A Dumbbell Leg Workout That’ll Smoke Your Quads, Hamstrings, and Glutes


A solid dumbbell leg workout doesn’t involve pumping out endless squats: You want a lower-body routine that includes all the major movement patterns.

“The main thing is, in a good leg workout, you want to have all the basic compound movements,” says ACE-certified personal trainer Sivan Fagan, founder of Strong With Sivan in Baltimore, MD, tells SELF. tells SELF. “You want a hip hinge, a squatting pattern, a hip bridge pattern, and hip abduction.”

By incorporating these functional movement patterns into your leg workout, you’ll end up challenging muscles in the front of your lower body, like your quads, and in the back of your body, like your glutes and hamstrings. That makes it a comprehensive, intense lower-body workout.

But when we say intense, we don’t mean that you’ll be sweating all over the place. In fact, if you’re looking to get stronger (and maybe also build muscle), a leg workout that focuses on getting you sweaty isn’t going to be the best way to do it.

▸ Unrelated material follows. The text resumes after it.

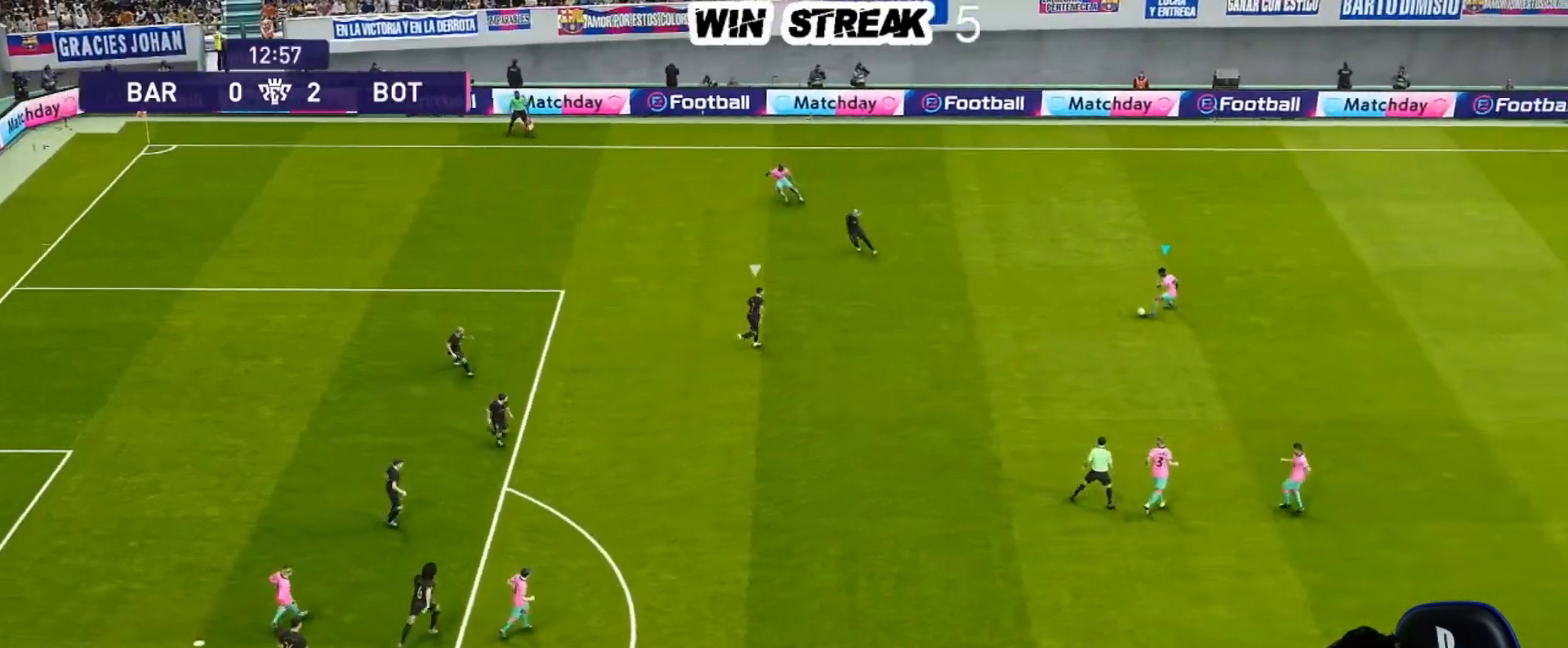
{"buttons": [], "left_stick": "center", "right_stick": "center", "events": [[233, "left_stick", "center"]]}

“If you’re focusing on speed, or doing as many reps as possible in a certain amount of time, and only taking a little bit of time to rest between sets, you’re not going to be able to lift as much weight, which is key to building strength,” says Fagan. “A workout that focuses on getting you as sweaty as possible or as fatigued as possible is not equal to an effective workout.”